3. The Inconvenience

I don’t buy newspapers regularly, and I don’t have a printer at home. And while I know it’s the way of the world now, I am frustrated by the growing number of stores that are insisting I get an app to save. I’d rather use what limited storage I have on my phone for pictures and videos of my kids. Besides, getting an app requires first remembering my password for my phone, something I am simply incapable of doing for some reason. And what about those people (they must exist) who don’t have smartphones? They don’t get the savings? It just doesn’t seem fair.

4. The Absence of Healthy Foods

My biggest frustration with couponing is that most of the savings I have found are for foods that are processed and unhealthy and typically not foods I buy—like the aforementioned Oreos. Where are the coupons for organic foods? The one exception I found was for organic chicken breasts, but for some unknown reason I kept getting an error message when I tried to print it.

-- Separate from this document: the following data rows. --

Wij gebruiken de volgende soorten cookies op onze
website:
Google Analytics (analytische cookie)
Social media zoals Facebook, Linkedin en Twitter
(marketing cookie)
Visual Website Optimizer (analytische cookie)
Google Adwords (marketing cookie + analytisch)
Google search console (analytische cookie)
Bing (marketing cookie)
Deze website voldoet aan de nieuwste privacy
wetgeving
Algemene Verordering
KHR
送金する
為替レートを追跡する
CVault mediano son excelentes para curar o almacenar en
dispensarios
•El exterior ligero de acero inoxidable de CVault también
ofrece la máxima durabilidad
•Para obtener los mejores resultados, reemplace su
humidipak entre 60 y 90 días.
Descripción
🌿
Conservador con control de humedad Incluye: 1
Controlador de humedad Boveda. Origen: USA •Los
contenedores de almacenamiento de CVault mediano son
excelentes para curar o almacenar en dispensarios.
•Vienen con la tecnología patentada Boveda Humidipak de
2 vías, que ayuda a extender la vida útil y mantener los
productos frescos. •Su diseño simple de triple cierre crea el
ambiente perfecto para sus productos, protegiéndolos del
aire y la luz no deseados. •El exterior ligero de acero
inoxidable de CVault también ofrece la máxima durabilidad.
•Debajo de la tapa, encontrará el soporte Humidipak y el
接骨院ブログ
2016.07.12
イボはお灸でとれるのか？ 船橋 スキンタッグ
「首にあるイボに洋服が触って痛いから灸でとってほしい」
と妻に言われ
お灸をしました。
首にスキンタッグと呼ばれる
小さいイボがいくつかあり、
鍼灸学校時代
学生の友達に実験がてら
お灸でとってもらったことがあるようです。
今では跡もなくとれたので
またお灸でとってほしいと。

5. Buying in Bulk Is Not an Option

The children and I live in a little house and are preparing to move to an even smaller apartment when the eviction notice arrives. Buying in bulk is not an option and even if it were, who needs three boxes of cereal or 24 rolls of toilet paper at one time? While the savings are tempting, these coupons are just not practical for our limited space.

Bottom line, I think this entire system is flawed. We should all be entitled to the same price for healthy foods without having to play these games. But I am not going to convince the powers that be with my complaints, and yesterday I got a taste of the money that can be saved despite these drawbacks. So I will continue couponing. I am sold, but I don’t like it one bit.

Maybe I’ll treat myself with my savings from yesterday—a little indulgence. I wonder if there are coupons for wine. Now those coupons would be highly worth the trouble.